7 Moving Poems For When Tragedy Strikes, Because Words Can Heal Wounds
When the worst side of human nature makes an appearance and we find ourselves in the face of some sort of tragic event — whether in our own countries or thousands of miles away — we must find ways to cope. Expressing feelings of anger, fear, or mourning is not that easy, though. So when someone else is able to perfectly articulate our emotions during times of hardship and pain in words, it can feel like you've found a person who truly understands, as well as an outlet for moving forward. With their knack for bringing words together like no other writers can, poems have helped us deal with tragic events for centuries.
In the wake of recent events, from terrorist attacks in Paris and Beirut to the ongoing refugee crisis, people around the globe have turned to poems both to understand the experiences of victims and to then express solidarity and sympathy. Warsan Shire, a Somali-British writer and poet, has seen her works become a voice for many as the world confronts a number of tragedies. Her poem "What They Did Yesterday Afternoon" concisely frames the hurt felt across continents in exactly the same way poets have done during difficult times of the past.
1. Karuna Ezara Parikh's "Pray For The World"
In response to the November terrorist attacks in Paris, Beirut, and Baghdad, Parikh called on people around the globe to pray not just for one city in particular, but the world. Hundreds of thousands of social media users then shared the India-based blogger's post on various sites.
2. Warsan Shire's "Home"
Before readers took to Shire's "What That Did Yesterday Afternoon," a few lines from her poem "Home" struck a chord with many looking to grasp the seriousness of refugees' fleeing countries in both the Middle East and Africa.
"You have to understand, that no one puts their children in a boat unless the water is safer than the land."
3. Sadako Kurihara's "We Shall Bring Forth New Life"

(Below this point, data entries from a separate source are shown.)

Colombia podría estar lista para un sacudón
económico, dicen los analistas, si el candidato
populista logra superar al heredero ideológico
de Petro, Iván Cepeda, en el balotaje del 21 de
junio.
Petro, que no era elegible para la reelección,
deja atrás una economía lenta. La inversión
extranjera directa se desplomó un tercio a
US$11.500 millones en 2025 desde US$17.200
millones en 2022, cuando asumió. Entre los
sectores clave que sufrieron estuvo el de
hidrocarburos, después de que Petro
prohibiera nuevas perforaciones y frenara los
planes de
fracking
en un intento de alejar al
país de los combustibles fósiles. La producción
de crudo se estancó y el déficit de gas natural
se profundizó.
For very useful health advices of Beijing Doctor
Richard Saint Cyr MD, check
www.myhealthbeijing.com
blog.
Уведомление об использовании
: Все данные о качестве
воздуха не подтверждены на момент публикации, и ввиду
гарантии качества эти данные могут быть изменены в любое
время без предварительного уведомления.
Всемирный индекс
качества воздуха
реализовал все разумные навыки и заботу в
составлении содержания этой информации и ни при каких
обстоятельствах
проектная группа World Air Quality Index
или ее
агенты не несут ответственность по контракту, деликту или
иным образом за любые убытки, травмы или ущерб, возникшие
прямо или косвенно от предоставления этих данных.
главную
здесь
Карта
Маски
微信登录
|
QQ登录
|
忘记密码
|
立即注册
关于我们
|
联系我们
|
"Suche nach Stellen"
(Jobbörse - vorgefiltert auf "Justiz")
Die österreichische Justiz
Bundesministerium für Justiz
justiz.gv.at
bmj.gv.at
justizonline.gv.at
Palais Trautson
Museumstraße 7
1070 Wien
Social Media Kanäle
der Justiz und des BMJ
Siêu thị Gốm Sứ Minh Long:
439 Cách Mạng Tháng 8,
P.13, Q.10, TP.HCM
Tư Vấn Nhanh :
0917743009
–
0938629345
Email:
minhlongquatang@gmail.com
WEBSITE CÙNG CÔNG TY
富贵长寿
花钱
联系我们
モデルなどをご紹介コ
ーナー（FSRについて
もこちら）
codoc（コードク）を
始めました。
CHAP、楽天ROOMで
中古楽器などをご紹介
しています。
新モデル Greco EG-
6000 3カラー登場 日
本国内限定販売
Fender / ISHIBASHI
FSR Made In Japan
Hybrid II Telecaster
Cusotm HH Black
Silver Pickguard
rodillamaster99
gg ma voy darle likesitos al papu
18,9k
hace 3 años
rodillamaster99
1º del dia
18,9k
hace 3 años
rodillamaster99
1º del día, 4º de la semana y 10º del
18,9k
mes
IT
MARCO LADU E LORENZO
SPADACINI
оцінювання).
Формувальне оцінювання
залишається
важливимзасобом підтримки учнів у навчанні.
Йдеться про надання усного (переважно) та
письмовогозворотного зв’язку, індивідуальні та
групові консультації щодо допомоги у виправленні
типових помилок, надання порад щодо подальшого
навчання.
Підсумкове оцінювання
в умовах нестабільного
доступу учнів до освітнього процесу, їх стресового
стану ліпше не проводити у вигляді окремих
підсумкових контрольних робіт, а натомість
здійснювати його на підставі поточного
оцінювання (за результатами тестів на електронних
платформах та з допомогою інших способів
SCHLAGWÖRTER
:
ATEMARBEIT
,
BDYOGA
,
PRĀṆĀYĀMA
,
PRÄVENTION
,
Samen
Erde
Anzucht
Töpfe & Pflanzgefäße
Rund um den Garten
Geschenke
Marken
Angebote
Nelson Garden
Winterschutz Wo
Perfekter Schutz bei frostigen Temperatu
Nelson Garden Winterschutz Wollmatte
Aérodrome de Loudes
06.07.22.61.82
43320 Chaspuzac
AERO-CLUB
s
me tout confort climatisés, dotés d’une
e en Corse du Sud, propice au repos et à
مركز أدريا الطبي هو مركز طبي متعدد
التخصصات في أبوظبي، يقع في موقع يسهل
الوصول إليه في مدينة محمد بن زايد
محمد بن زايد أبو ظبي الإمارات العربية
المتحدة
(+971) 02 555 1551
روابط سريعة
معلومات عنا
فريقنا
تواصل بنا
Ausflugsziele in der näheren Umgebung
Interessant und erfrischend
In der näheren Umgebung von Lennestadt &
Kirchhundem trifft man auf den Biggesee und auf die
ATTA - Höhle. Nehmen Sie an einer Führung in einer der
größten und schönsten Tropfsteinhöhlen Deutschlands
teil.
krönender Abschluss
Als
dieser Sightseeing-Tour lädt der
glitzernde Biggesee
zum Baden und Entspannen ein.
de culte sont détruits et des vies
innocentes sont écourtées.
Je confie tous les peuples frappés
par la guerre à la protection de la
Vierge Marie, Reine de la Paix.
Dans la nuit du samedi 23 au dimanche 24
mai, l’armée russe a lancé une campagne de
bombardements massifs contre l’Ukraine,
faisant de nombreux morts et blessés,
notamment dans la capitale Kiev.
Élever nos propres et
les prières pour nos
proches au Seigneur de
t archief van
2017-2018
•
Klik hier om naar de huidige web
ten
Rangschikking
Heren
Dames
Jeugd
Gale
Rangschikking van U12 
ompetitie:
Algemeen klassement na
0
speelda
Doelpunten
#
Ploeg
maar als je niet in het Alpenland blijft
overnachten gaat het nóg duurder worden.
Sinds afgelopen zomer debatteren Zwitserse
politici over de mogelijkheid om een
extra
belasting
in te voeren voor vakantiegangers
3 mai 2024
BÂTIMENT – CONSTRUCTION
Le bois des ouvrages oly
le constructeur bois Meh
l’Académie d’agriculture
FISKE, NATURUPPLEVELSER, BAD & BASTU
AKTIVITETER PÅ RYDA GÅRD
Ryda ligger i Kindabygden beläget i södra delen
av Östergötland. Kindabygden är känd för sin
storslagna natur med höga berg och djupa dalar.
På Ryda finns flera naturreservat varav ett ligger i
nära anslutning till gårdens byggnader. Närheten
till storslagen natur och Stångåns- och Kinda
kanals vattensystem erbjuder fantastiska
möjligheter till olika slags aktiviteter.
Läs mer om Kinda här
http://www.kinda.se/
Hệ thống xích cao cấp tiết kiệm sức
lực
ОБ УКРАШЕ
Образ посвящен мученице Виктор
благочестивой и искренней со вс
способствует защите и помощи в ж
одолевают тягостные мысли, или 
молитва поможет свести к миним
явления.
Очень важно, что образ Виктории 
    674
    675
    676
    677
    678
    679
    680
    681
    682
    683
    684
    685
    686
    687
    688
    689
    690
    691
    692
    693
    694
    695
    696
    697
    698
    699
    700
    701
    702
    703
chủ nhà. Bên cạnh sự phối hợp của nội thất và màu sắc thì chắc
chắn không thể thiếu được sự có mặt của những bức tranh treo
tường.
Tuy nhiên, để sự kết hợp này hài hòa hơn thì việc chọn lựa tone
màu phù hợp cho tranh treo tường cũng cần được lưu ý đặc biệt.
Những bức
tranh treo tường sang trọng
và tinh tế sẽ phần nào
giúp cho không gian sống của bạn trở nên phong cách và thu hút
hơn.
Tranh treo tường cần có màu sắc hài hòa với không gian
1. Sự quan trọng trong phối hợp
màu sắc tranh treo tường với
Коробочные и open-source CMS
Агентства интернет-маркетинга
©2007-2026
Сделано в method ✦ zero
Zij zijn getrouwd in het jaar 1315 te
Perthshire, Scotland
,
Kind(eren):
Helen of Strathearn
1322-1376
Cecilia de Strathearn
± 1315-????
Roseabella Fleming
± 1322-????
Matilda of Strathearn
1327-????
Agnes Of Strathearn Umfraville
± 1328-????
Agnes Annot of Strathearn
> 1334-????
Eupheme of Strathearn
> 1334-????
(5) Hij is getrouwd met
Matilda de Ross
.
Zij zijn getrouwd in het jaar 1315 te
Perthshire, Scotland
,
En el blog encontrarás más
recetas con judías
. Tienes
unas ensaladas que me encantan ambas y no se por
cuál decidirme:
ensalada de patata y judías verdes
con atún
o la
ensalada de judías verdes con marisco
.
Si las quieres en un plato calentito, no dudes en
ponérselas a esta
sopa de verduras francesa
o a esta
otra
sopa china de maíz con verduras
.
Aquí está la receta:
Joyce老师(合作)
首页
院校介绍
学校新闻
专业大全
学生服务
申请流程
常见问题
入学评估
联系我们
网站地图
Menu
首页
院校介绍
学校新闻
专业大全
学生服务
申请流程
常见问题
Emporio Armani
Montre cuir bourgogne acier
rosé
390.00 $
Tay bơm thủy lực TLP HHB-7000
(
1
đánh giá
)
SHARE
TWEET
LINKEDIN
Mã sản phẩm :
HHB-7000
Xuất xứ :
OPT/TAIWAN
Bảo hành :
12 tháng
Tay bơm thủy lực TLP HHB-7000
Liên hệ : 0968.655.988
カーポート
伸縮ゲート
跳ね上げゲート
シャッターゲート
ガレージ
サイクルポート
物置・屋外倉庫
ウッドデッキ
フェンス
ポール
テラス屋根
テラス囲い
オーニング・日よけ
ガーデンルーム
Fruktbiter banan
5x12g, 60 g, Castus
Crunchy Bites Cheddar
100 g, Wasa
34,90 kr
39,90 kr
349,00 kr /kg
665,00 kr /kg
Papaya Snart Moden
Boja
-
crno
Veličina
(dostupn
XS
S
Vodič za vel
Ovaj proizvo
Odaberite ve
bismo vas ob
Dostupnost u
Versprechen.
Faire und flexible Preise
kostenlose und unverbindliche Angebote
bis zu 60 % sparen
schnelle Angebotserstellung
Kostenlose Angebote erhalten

Out of the ruinous nuclear attack on Hiroshima during World War II, Kurihara produced a work that expresses hope in light of disaster. A survivor of the attack, Kurihara has said that the poem, which is about a midwife helping a pregnant woman deliver her baby in the aftermath of the bombing, is based on true events.
4. Walt Whitman's "O Captain! My Captain"
Whitman's ode to Abraham Lincoln is a lesson in mourning. Whitman wrote the elegy in honor of America's 16th president after he was assassinated in 1865, using the extended metaphor throughout the poem that the former president was the captain of the ship that is the United States.
5. Martin Niemoller's "First They Came For The Socialists"
Niemoller's famous verse put into words the guilt of many who either supported Hitler's Nazi policies or accepted them by way of submission. A former promoter of Hitler, Niemoller expressed the danger in not speaking out on behalf of a group merely because you are not a part of that group.
6. Galway Kinnell's "When The Towers Fell"
In the year after the 9/11 attacks, Kinnell didn't only offer readers a poetic account of the events that occurred that day. He presented a statement on a century's history of violence.
7. W. H. Auden's "Partition"
The separation of India and Pakistan in 1947 resulted in the deaths of hundreds of thousands and the displacement of an estimated 14 million people. Auden goes after Brit Sir Cyril Radcliffe, who was assigned the duty of drawing the partition lines between the countries, in this 1966 poem.